◆ Reading passage:
We denote by \( Play _X\) the set of plays on \(X\) and by \( FPlay _X\) the set of finite plays.

Here we focus on a general notion of (deterministic) partial strategy. Formally, strategies in our framework are partial functions on finite plays ending with a position where the player is next to move, and yielding (if any) a pair in \(\mathcal{M}_\mathcal{A} \times \mathbf{M}_\mathcal{A}\), consisting of “a move of the given player together with a next position” on the game \(X\). In what follows, we denote by

  • \( FPlay ^{LI}_X\) (\( FPlay ^{RI}_X\)) the set of possibly empty finite plays on the game \(X\) on which L (R) acts as player I, and ending with a position where the turn is L (R), i.e. \(s= \epsilon \) or \(s= \langle \alpha _1, X_1 \rangle \ldots \langle \alpha _n, X_n\rangle \), where \(\lambda \alpha _1= L\) (\(\lambda \alpha _1= R\)) and \( \lambda \alpha _n= R\) (\( \lambda \alpha _n =L\)).

  • \( FPlay ^{LII}_X\) (\( FPlay ^{RII}_X\)) the set of finite plays on the game \(X\) on which L (R) acts as player II, and ending with a position where R (L) was last to move, i.e. \(s= \langle \alpha _1, X_1 \rangle \ldots \langle \alpha _n, X_n\rangle \), where \( \lambda \alpha _1 =R\) (\( \lambda \alpha _1 =L\)) and \( \lambda \alpha _n =R\) (\( \lambda \alpha _n =L\)).

◆ Records:
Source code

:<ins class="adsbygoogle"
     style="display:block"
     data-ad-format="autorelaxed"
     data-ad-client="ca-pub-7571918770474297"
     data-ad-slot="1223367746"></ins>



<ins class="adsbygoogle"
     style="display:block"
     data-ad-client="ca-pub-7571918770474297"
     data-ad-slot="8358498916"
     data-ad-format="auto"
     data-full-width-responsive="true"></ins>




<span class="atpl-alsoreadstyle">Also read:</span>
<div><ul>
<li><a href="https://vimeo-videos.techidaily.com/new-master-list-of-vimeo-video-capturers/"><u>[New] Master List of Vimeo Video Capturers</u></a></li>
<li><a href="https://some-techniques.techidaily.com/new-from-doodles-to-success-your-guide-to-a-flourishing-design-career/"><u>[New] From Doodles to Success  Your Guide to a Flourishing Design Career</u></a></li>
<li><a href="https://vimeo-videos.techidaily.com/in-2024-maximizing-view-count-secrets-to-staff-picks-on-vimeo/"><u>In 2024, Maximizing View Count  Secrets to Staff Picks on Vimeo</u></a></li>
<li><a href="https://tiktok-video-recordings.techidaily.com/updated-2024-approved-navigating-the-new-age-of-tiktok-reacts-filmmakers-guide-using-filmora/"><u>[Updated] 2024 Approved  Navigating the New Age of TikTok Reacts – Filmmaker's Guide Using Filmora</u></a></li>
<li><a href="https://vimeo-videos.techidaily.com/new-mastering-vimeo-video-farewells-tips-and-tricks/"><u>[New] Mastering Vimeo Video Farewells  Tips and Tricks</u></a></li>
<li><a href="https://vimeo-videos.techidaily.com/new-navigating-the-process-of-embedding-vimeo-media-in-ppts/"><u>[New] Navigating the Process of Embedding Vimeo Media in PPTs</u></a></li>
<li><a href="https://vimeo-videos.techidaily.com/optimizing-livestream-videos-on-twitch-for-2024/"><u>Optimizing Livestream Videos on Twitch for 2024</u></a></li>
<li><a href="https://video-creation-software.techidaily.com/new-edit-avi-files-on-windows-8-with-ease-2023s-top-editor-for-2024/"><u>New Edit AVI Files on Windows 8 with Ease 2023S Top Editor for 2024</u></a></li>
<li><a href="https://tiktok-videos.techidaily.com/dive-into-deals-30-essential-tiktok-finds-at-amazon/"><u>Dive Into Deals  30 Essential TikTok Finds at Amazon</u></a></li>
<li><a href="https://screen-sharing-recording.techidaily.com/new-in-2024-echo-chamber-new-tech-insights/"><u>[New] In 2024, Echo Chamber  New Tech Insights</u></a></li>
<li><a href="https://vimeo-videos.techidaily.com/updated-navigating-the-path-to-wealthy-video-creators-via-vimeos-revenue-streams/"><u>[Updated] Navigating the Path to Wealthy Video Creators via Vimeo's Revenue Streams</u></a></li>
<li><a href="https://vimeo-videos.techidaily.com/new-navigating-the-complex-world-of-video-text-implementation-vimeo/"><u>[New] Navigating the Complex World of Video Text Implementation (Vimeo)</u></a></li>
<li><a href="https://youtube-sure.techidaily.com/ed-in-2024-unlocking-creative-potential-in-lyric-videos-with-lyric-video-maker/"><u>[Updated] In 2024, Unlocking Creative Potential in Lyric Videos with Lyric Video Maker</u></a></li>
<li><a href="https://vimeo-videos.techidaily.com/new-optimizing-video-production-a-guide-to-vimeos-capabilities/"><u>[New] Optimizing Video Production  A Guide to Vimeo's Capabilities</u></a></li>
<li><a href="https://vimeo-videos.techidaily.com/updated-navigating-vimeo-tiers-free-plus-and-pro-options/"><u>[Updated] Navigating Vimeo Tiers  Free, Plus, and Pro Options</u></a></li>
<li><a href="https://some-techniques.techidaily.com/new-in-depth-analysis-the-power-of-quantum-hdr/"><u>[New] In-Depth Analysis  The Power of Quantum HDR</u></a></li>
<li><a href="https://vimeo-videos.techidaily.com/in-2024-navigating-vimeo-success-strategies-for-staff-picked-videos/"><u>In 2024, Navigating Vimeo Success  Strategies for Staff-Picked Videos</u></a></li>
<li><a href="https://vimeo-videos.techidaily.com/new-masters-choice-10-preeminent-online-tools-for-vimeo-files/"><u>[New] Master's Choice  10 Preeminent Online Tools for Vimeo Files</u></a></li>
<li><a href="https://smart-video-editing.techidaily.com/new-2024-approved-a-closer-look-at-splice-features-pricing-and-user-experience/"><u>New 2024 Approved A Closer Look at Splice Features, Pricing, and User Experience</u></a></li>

◆ Work task: In the passage on partial strategies, what do strategies yield, if they yield anything?

◆ Result: A pair consisting of a move of the given player together with a next position on the game.